Denk daran: Man pupst in der Sonntagsmesse bestenfalls auch erst dann, wenn der Orgelspieler feierlich eine von Bachs Toccaten anschlägt. ?
Regina Jäger
Komplimente steigern den Wohlfühlfaktor
Die Parolen der Fotografen von «Germany’s Next Topmodel» müssen nicht zwingend Teil deines Charakterzugs sein. Vereinzelte, gezielte und vor allem ernst gemeinte Komplimente tun ihre Wirkung viel effektiver. Wenn ich dir jetzt einige Beispiele präsentiere, wäre es ja nicht mehr authentisch deinerseits. Finde die Dinge beim Gegenüber welche schön und erwähnenswert sind. Es hilft oft auch, zwischendurch eins bis zwei Bilder zu zeigen, damit alle Gemüter beruhigt sind.
Ego
Ich denke in der ganzen fotografischen Situation, authentisch Menschen zu fotografieren, geht es nicht darum, den Fokus auf dich und dein Können zu setzen. Auch wenn es sich überaus gut anfühlt, gebauchpinselt zu werden. Es geht darum eine Dienstleistung professionell umzusetzen und das funktioniert meistens am besten, wenn man sein Ego zurücknimmt. Wird das Ego gefüttert, geht meiner Meinung nach der Mensch, die Umgebung und die Verantwortung vergessen und das wirkt sich wiederum negativ auf ein authentisches Portrait aus.
Sei immer du selbst
Ich erachte es als grundlegend, sich immer wieder die Frage zu stellen, warum man eigentlich fotografiert. Mache ich das, was ich tue gerne? Oder ist es einfach eine Abwicklung von Abläufen, eine Routine, bei welcher mir gleichzeitig meine rechte Gesichtshälfte einschläft. Wenn du deiner Leidenschaft nachgehst, deiner Berufung, unabhängig von Erfolg und extrinsischen Faktoren, dann wird sie automatisch authentisch und bekommt eine eigene, unverwechselbare und wunderbare persönliche Note.

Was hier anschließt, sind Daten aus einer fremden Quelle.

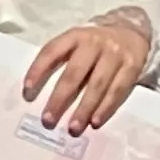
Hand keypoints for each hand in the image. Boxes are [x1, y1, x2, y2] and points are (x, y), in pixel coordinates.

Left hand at [22, 14, 153, 135]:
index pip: (51, 52)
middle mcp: (93, 43)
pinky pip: (117, 90)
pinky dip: (105, 108)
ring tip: (73, 128)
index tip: (27, 93)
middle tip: (48, 120)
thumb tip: (37, 94)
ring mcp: (114, 55)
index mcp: (74, 36)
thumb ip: (59, 61)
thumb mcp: (75, 43)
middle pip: (74, 73)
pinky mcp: (132, 66)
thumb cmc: (93, 45)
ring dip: (84, 109)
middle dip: (59, 98)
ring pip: (97, 85)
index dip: (38, 71)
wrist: (131, 31)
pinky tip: (95, 122)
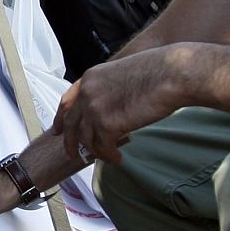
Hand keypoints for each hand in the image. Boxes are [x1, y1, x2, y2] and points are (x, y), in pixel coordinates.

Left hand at [52, 48, 184, 167]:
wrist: (171, 74)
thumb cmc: (157, 71)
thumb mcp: (121, 74)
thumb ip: (108, 90)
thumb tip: (107, 110)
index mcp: (90, 78)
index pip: (67, 101)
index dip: (60, 118)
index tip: (58, 130)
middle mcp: (87, 93)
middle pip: (71, 124)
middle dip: (70, 142)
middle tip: (72, 154)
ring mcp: (95, 109)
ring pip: (87, 140)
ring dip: (97, 152)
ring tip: (109, 156)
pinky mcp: (108, 124)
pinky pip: (103, 148)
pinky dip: (110, 156)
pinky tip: (118, 158)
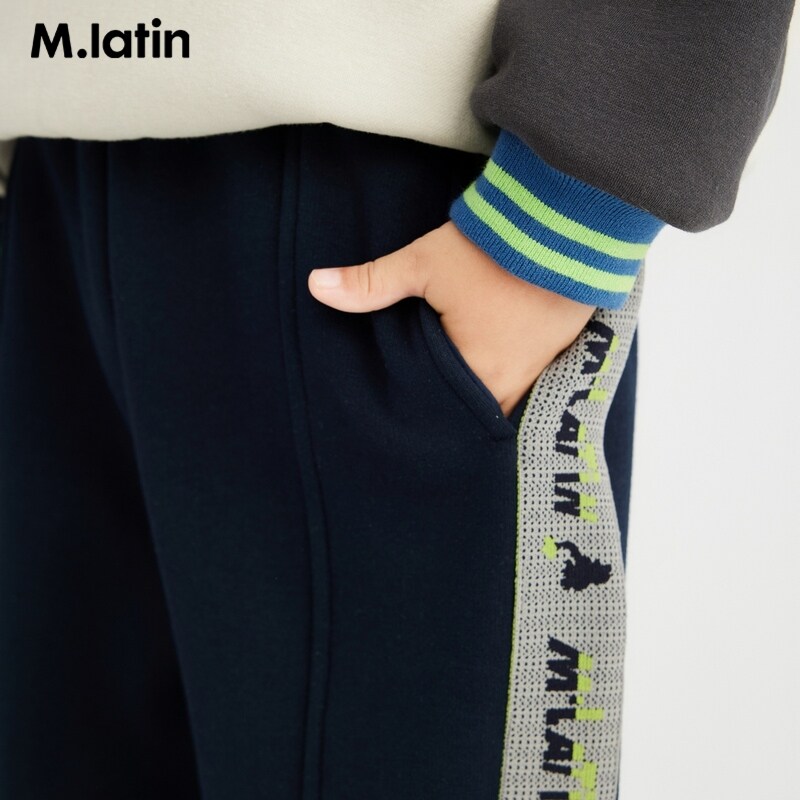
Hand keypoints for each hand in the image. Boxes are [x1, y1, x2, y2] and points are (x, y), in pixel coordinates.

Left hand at [307, 221, 595, 416]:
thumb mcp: (425, 264)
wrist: (568, 220)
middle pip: (473, 411)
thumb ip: (371, 282)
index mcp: (479, 373)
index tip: (408, 417)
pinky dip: (506, 369)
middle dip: (451, 407)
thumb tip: (316, 286)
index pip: (444, 414)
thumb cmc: (494, 249)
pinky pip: (526, 374)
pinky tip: (494, 356)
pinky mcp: (559, 344)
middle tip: (427, 404)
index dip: (425, 415)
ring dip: (479, 390)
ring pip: (501, 395)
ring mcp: (541, 365)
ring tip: (454, 385)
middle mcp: (513, 381)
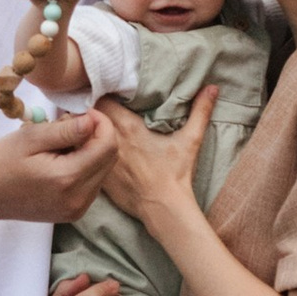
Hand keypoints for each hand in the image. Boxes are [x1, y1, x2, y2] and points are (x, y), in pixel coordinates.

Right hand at [0, 108, 119, 224]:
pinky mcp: (72, 213)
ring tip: (63, 143)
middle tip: (72, 124)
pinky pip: (91, 184)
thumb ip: (66, 130)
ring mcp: (76, 210)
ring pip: (103, 172)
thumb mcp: (32, 137)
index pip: (107, 146)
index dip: (102, 123)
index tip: (85, 112)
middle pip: (110, 160)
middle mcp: (77, 200)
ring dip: (91, 152)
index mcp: (68, 179)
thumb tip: (93, 122)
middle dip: (98, 136)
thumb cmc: (1, 161)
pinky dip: (84, 167)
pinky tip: (62, 160)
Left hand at [92, 83, 214, 231]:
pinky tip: (93, 150)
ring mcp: (102, 160)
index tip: (107, 91)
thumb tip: (213, 88)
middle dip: (93, 110)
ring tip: (93, 126)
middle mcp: (110, 141)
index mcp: (129, 127)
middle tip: (100, 106)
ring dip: (88, 130)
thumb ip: (200, 111)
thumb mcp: (190, 140)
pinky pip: (85, 158)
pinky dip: (87, 152)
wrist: (163, 207)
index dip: (101, 93)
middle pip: (90, 116)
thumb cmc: (176, 173)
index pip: (102, 100)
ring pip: (83, 137)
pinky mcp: (100, 176)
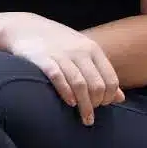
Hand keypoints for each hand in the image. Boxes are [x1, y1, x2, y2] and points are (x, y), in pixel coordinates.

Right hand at [0, 14, 123, 125]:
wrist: (25, 28)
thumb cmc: (58, 44)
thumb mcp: (83, 53)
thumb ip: (101, 73)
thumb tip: (121, 98)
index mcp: (92, 49)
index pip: (111, 80)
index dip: (109, 97)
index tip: (102, 106)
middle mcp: (79, 51)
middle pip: (97, 85)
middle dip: (97, 104)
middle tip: (91, 115)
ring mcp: (61, 55)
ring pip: (80, 85)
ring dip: (85, 106)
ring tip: (85, 120)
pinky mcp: (43, 59)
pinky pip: (58, 78)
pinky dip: (66, 92)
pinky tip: (70, 103)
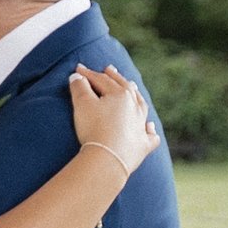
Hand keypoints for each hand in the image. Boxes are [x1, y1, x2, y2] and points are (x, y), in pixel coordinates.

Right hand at [69, 64, 157, 185]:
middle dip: (115, 78)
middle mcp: (134, 107)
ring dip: (136, 95)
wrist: (107, 159)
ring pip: (140, 105)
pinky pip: (150, 136)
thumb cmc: (93, 129)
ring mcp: (140, 126)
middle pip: (125, 87)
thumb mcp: (82, 104)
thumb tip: (77, 76)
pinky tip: (150, 127)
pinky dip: (150, 130)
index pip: (102, 80)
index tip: (79, 68)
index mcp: (120, 95)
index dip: (89, 74)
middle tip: (109, 69)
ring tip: (133, 87)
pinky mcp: (143, 145)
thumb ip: (79, 88)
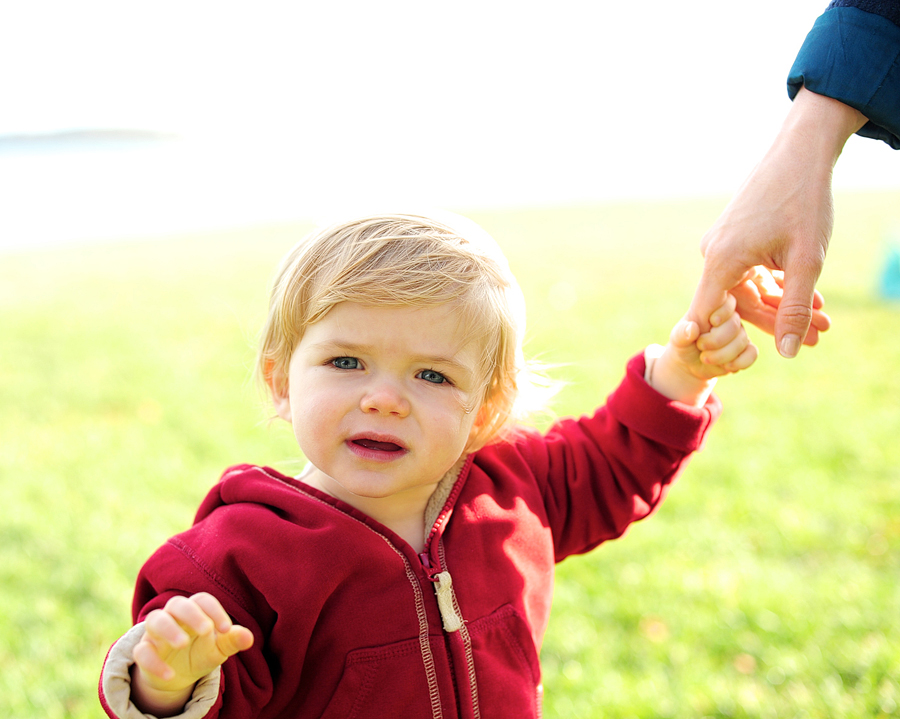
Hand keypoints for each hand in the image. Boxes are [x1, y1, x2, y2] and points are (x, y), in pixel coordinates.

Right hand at [131, 593, 253, 715]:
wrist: (177, 675)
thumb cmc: (201, 652)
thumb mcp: (219, 648)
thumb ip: (232, 640)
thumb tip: (249, 638)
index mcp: (195, 611)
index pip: (202, 600)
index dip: (214, 610)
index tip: (226, 629)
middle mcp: (174, 616)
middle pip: (177, 604)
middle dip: (191, 614)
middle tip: (206, 630)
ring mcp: (155, 633)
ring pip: (154, 620)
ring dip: (168, 630)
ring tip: (182, 644)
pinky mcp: (144, 651)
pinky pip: (142, 652)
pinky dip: (154, 663)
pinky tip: (170, 675)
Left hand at [650, 294, 756, 405]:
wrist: (690, 364)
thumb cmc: (685, 344)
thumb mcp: (678, 338)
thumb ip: (682, 332)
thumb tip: (692, 328)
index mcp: (716, 309)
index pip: (729, 303)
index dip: (722, 313)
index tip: (710, 323)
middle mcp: (731, 319)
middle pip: (734, 326)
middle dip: (715, 341)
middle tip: (700, 347)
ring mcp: (741, 335)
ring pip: (742, 342)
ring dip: (722, 355)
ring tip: (705, 358)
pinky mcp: (746, 350)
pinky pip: (752, 354)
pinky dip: (739, 362)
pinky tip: (726, 366)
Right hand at [689, 87, 865, 357]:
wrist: (801, 150)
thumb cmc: (803, 201)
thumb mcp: (805, 262)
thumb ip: (794, 309)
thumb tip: (789, 353)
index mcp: (721, 262)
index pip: (705, 318)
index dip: (717, 345)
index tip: (735, 362)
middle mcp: (714, 254)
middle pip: (737, 305)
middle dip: (779, 323)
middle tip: (819, 338)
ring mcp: (723, 244)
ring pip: (749, 289)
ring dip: (785, 304)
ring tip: (823, 319)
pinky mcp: (736, 237)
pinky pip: (752, 272)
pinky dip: (779, 284)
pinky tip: (810, 295)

Raum schaffen für Imperfektion
Ein Bild muss technisch nicht immer perfekt sein, wenn es im Gegenzug einen emotionalen Ausdruck aufweist. In meiner Ausbildung habe ich Regeln gelernt, welche ein korrektes Bild ausmachen. Ich habe gelernt, Bilder und Menschen zu retuschieren. Alles, was wir bildtechnisch in der Werbung wahrnehmen, hat diese Grundlage. Ich persönlich bin davon immer mehr weggekommen und bin der Meinung, dass Schönheit als gesellschaftliche Definition hinterfragt werden soll. Jeder Fotograf sollte sich selbst fragen, ob er das gesellschaftliche Ideal weiter mitformen will oder lieber etwas Neues – etwas Authentisches schaffen möchte.
Wenn wir die Unvollkommenheit akzeptieren und das Leben mit einem Lächeln auf dem Gesicht willkommen heissen, dann werden wir nachvollziehen können, wie es sich anfühlt authentisch Menschen zu fotografieren und werden die daraus gewonnene Freiheit in vollen Zügen geniessen können.